> Compiti:
A: Riscrivi il passo del brano che parte da "Quando ero alle" e arriva a "responsabilità e responsabili.", cambiando "disappunto" in "fastidio".
B: Elenca tutto ciò che, secondo il brano, veniva stabilito dalle norme cogenti sulla sicurezza in cantiere.

> Brano:

------------------------

Sicurezza è il futuro 2018 numero 11

Acrobati senza rete

Dal Presidente

La sicurezza non si compra

Acrobati senza rete

Quando ero alle prime armi e iniziavo il mio percorso professionale prima ed imprenditoriale poi, conobbi una moltitudine di persone che svolgevano da una vita il mio lavoro e approcciavano con un certo disappunto, ma con altrettanta serietà e approfondimento, il tema della sicurezza in cantiere, in virtù di una serie di norme cogenti che stabilivano procedure, regole, manuali, figure, responsabilità e responsabili.

Parliamo di 25 anni fa: poco più di un terzo statistico di vita di una persona, metà della vita professionale di un imprenditore, se tutto va bene...

Il mio Maestro, con il quale condivido ancora molto del mio percorso di lavoro e di Azienda, un uomo che fin dagli anni cinquanta ha vissuto nei cantieri di mezzo mondo, mi ha sempre detto: “Caro Marco, la sicurezza in cantiere non la compri; la sicurezza in cantiere o ce l’hai o non l’avrai mai, neppure se saranno altri a organizzarla”.

------------------------

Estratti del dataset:

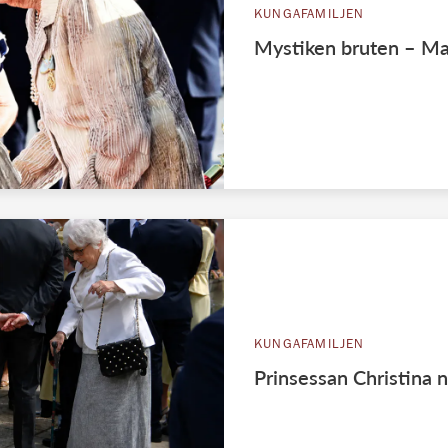
KUNGAFAMILJEN
Mystiken bruten – Mar
KUNGAFAMILJEN
Prinsessan Christina n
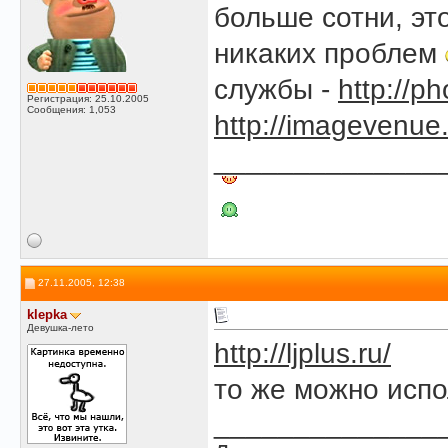
больше сотни, эт
никаких проблем
службы -
http://p
Регистрация: 25.10.2005
Сообщения: 1,053
http://imagevenue
______________
27.11.2005, 12:38
klepka
Девушка-лето
http://ljplus.ru/
то же можно испо
______________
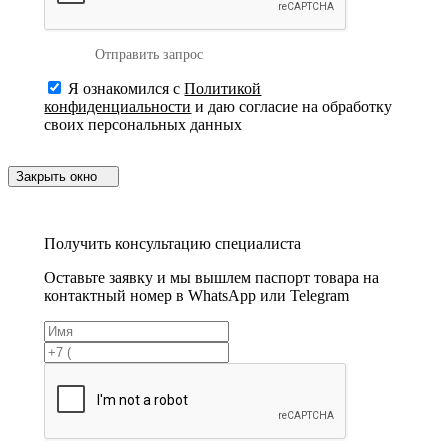
Отправить запрос
Я ознакомился с
Политикой
конфиденциальности
и даю согласие на обработку
своих персональных данных
Закрыть окно
Получить консультацию специалиста
Оставьте заявку и мы вышлем паспорт товара на
контактный номер в WhatsApp или Telegram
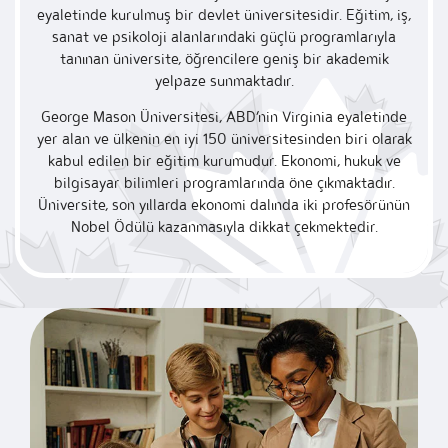
eyaletinde kurulmuş bir devlet üniversitesidir. Eğitim, iş,
sanat ve psikoloji alanlarındaki güçlü programlarıyla
tanınan üniversite, öğrencilere geniş bir akademik
yelpaze sunmaktadır.
George Mason Üniversitesi, ABD’nin Virginia eyaletinde
yer alan ve ülkenin en iyi 150 üniversitesinden biri olarak
kabul edilen bir eğitim kurumudur. Ekonomi, hukuk ve
bilgisayar bilimleri programlarında öne çıkmaktadır.
Üniversite, son yıllarda ekonomi dalında iki profesörünün
Nobel Ödülü kazanmasıyla dikkat çekmektedir.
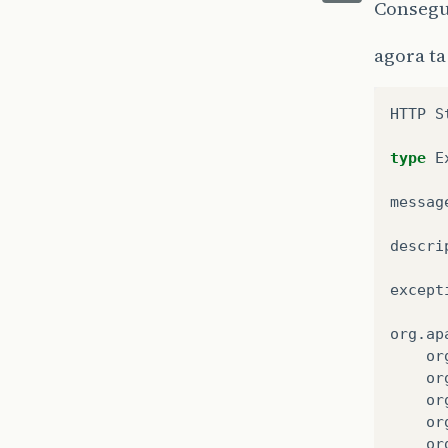
Conseg
agora ta
HTTP
S
type
E
messag
descri
except
org
.
ap
or
or
or
or
or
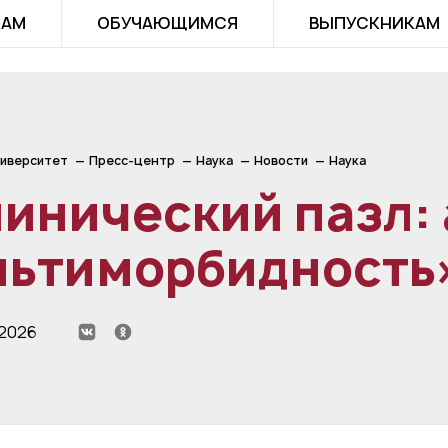
ТАМ
ОБУЧАЮЩИМСЯ
ВЫПУСКНИКАМ
иверситет
Пресс-центр
Наука
Новости
Наука
инический пазл: 
льтиморбидность
 2026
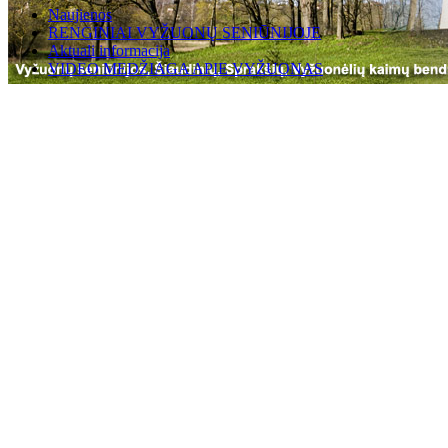
Naujienos
RENGINIAI VYŽUONŲ SENIŪNIJOJE
Aktuali informacija
VIDEO MEDŽIAGA APIE VYŽUONAS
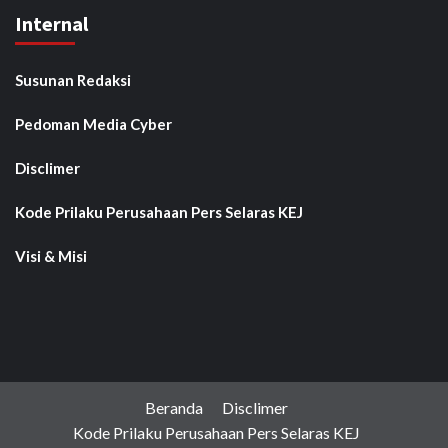
Internal
Susunan Redaksi
Pedoman Media Cyber
Disclimer
Kode Prilaku Perusahaan Pers Selaras KEJ
Visi & Misi
Beranda
Disclimer
Kode Prilaku Perusahaan Pers Selaras KEJ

------------------------

> Soluzioni:
A:
Quando ero alle prime armi e iniziavo il mio percorso professionale prima ed imprenditoriale poi, conobbi una moltitudine di persone che svolgevano da una vita il mio lavoro e approcciavano con un certo fastidio, ma con altrettanta serietà e approfondimento, il tema della sicurezza in cantiere, in virtù di una serie di norme cogenti che stabilivano procedure, regole, manuali, figure, responsabilità e responsabili.

B: procedure, regole, manuali, figure, responsabilità, responsabili